Some types of Plasmodium are able to pass into the tissue phase (usually they accumulate in hepatocyte liver cells) and do not manifest themselves for a long time. Under the influence of various reasons, they leave the tissues into the blood, penetrate into the erythrocytes and lead to an exacerbation of the disease in the form of intoxication.

Symptoms of malaria

Features of the clinical manifestations of malaria are associated with cyclic erythrocyte schizogony of plasmodium. Regardless of the form of the course of the disease and the type of pathogen, malaria is characterized by several periods:

Since this disease is cyclic, the attack and the interictal period alternate with each other (the cycle depends on the type of plasmodium). If left untreated, each subsequent attack is characterized by a more severe course and can lead to death. For each type of malaria, clinical symptoms have their own characteristics:

  • Three-day malaria - characterized by bouts of fever every other day, the attack itself lasts from 6 to 12 hours, usually in the morning, then is replaced by profuse sweating and normalization of temperature. A few weeks after the onset of the disease, moderate anemia develops. The duration of the disease can reach 3 years.
  • Four-day malaria - differs in that an attack of fever develops with an interval of 2 days, has a more benign, but long (up to 50 years) course.
  • Malaria oval - has similarities with three-day malaria, attacks develop every other day, but mainly in the evening.
  • Tropical malaria is a severe form of the disease with an attack of fever up to 30 hours, while there may not be a clear cyclical development of attacks. Against the background of an attack of fever, the central nervous system can be affected with the development of a malarial coma (prolonged lack of consciousness).

Tropical malaria develops in persons visiting regions with frequent registration of this disease (endemic zone of pathogen circulation and high incidence) without immunity. Also in endemic areas, a mixed variant may occur when infection occurs with several pathogens at once.

Diagnostics

The detection of the disease, as well as the diagnosis, is performed on the basis of a clinical examination (analysis of symptoms by an infectious disease doctor), as well as an additional study. Laboratory diagnosis of malaria includes several methods:

The choice of research methodology is determined by the capabilities of the medical institution, but it must necessarily include blood microscopy, especially at the height of a fever attack.

Treatment

Modern medicine for the successful treatment of malaria, aimed at the destruction of plasmodia, uses quinine. This is due to the fact that Plasmodium (especially the causative agent of tropical malaria) has developed resistance to more modern and less toxic drugs.

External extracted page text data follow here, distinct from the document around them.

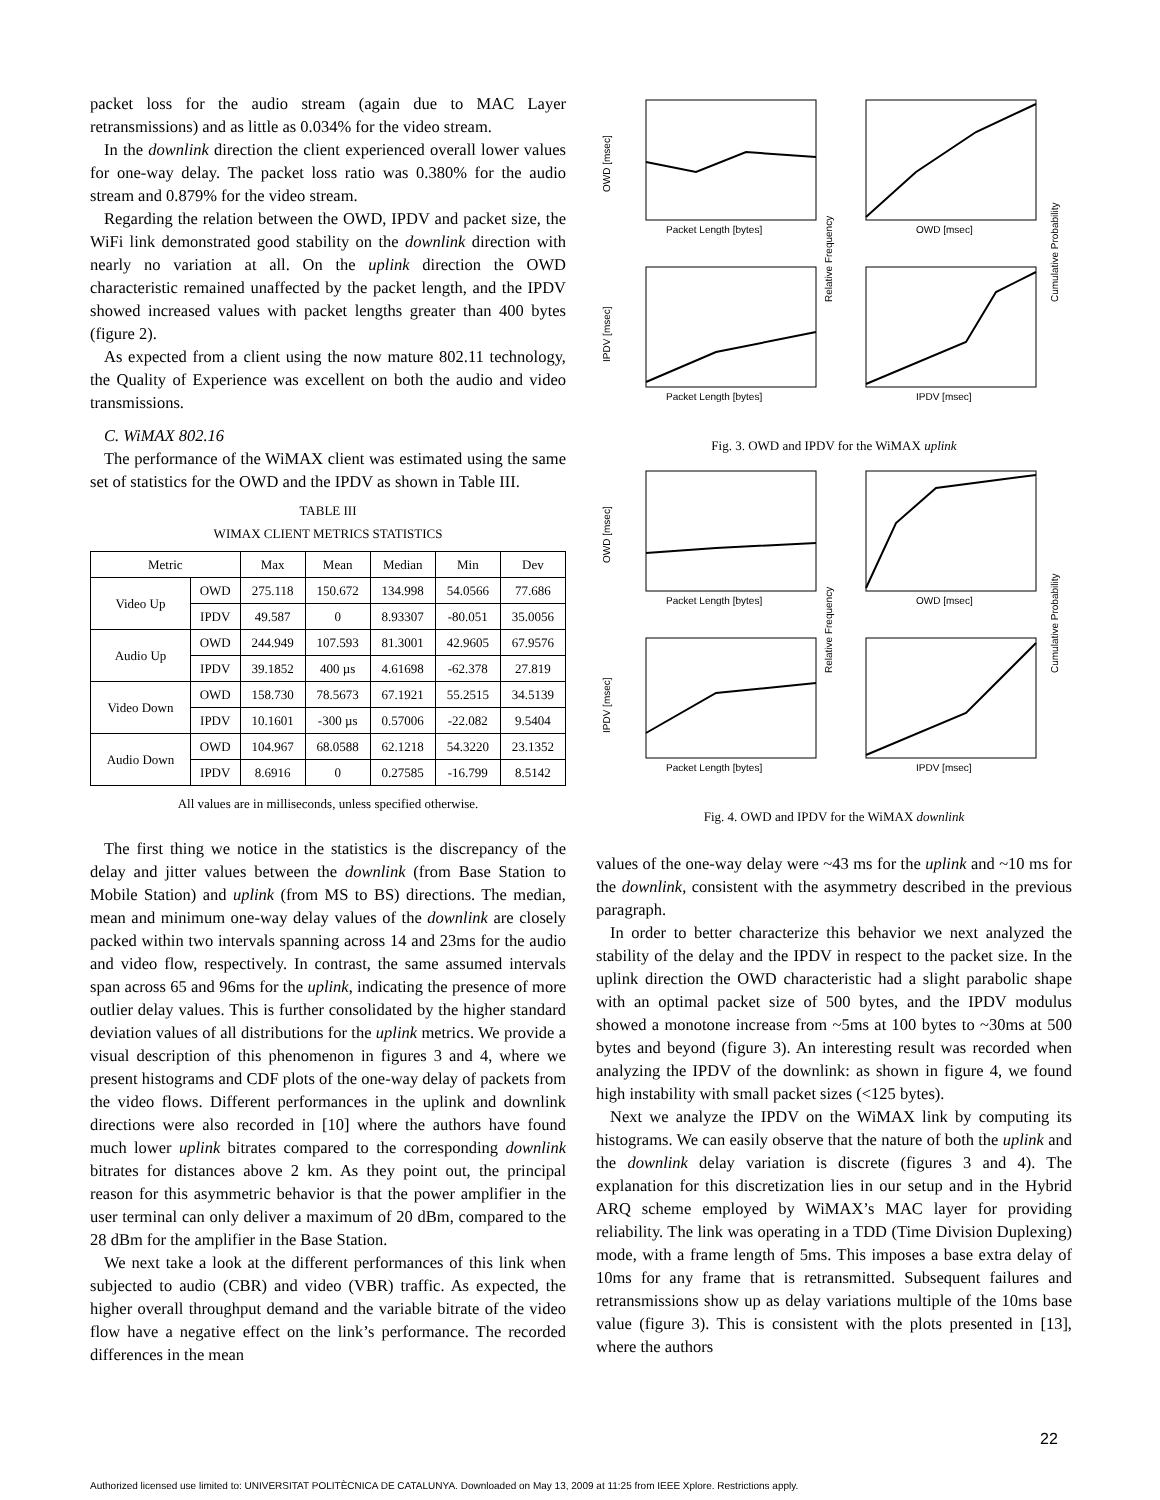packet loss for the audio stream (again due to MAC Layer retransmissions) and as little as 0.034% for the video stream.
In the downlink direction the client experienced overall lower values for one-way delay. The packet loss ratio was 0.380% for the audio stream and 0.879% for the video stream.
Regarding the relation between the OWD, IPDV and packet size, the WiFi link demonstrated good stability on the downlink direction with nearly no variation at all. On the uplink direction the OWD characteristic remained unaffected by the packet length, and the IPDV showed increased values with packet lengths greater than 400 bytes (figure 2).
As expected from a client using the now mature 802.11 technology, the Quality of Experience was excellent on both the audio and video transmissions.
C. WiMAX 802.16
The performance of the WiMAX client was estimated using the same set of statistics for the OWD and the IPDV as shown in Table III.
TABLE III
WIMAX CLIENT METRICS STATISTICS
| Metric | | Max | Mean | Median | Min | Dev |
| --- | --- | --- | --- | --- | --- | --- |
| Video Up | OWD | 275.118 | 150.672 | 134.998 | 54.0566 | 77.686 |
| | IPDV | 49.587 | 0 | 8.93307 | -80.051 | 35.0056 |
| Audio Up | OWD | 244.949 | 107.593 | 81.3001 | 42.9605 | 67.9576 |
| | IPDV | 39.1852 | 400 µs | 4.61698 | -62.378 | 27.819 |
| Video Down | OWD | 158.730 | 78.5673 | 67.1921 | 55.2515 | 34.5139 |
| | IPDV | 10.1601 | -300 µs | 0.57006 | -22.082 | 9.5404 |
| Audio Down | OWD | 104.967 | 68.0588 | 62.1218 | 54.3220 | 23.1352 |
| | IPDV | 8.6916 | 0 | 0.27585 | -16.799 | 8.5142 |
All values are in milliseconds, unless specified otherwise.
The first thing we notice in the statistics is the discrepancy of the delay and jitter values between the downlink (from Base Station to Mobile Station) and uplink (from MS to BS) directions. The median, mean and minimum one-way delay values of the downlink are closely packed within two intervals spanning across 14 and 23ms for the audio and video flow, respectively. In contrast, the same assumed intervals span across 65 and 96ms for the uplink, indicating the presence of more outlier delay values. This is further consolidated by the higher standard deviation values of all distributions for the uplink metrics. We provide a visual description of this phenomenon in figures 3 and 4, where we present histograms and CDF plots of the one-way delay of packets from the video flows. Different performances in the uplink and downlink directions were also recorded in [10] where the authors have found much lower uplink bitrates compared to the corresponding downlink bitrates for distances above 2 km. As they point out, the principal reason for this asymmetric behavior is that the power amplifier in the user terminal can only deliver a maximum of 20 dBm, compared to the 28 dBm for the amplifier in the Base Station.
We next take a look at the different performances of this link when subjected to audio (CBR) and video (VBR) traffic. As expected, the higher overall throughput demand and the variable bitrate of the video flow have a negative effect on the link’s performance. The recorded differences in the mean
Packet Length [bytes]
OWD [msec]
Packet Length [bytes]
IPDV [msec]
OWD [msec]
IPDV [msec]
Relative Frequency
Cumulative Probability
Fig. 3. OWD and IPDV for the WiMAX uplink
Packet Length [bytes]
OWD [msec]
Packet Length [bytes]
IPDV [msec]
OWD [msec]
IPDV [msec]
Relative Frequency
Cumulative Probability
Fig. 4. OWD and IPDV for the WiMAX downlink
values of the one-way delay were ~43 ms for the uplink and ~10 ms for the downlink, consistent with the asymmetry described in the previous paragraph.
In order to better characterize this behavior we next analyzed the stability of the delay and the IPDV in respect to the packet size. In the uplink direction the OWD characteristic had a slight parabolic shape with an optimal packet size of 500 bytes, and the IPDV modulus showed a monotone increase from ~5ms at 100 bytes to ~30ms at 500 bytes and beyond (figure 3). An interesting result was recorded when analyzing the IPDV of the downlink: as shown in figure 4, we found high instability with small packet sizes (<125 bytes).
Next we analyze the IPDV on the WiMAX link by computing its histograms. We can easily observe that the nature of both the uplink and the downlink delay variation is discrete (figures 3 and 4). The explanation for this discretization lies in our setup and in the Hybrid ARQ scheme employed by WiMAX’s MAC layer for providing reliability. The link was operating in a TDD (Time Division Duplexing) mode, with a frame length of 5ms. This imposes a base extra delay of 10ms for any frame that is retransmitted. Subsequent failures and retransmissions show up as delay variations multiple of the 10ms base value (figure 3). This is consistent with the plots presented in [13], where the authors
22
Authorized licensed use limited to: UNIVERSITAT POLITÈCNICA DE CATALUNYA. Downloaded on May 13, 2009 at 11:25 from IEEE Xplore. Restrictions apply.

The duration of the drug is determined by the severity of the infection, as well as repeated laboratory tests.

People with sickle cell anemia (an inherited disorder characterized by changes in the structure of hemoglobin and the shape of red blood cells) are completely immune to malaria.

Prevention of malaria

Modern malaria prevention includes specific and non-specific measures. Specific prophylaxis is aimed at creating immunity (immunity) in humans to malarial plasmodium. For this, a malaria vaccination is used, which is carried out for people living in endemic regions, as well as for those who plan to go there. Non-specific prophylaxis is aimed at the destruction of mosquitoes (draining the swamps where the mosquito larvae develop), the use of repellents (mosquito repellents), as well as mosquito nets on the windows of the premises.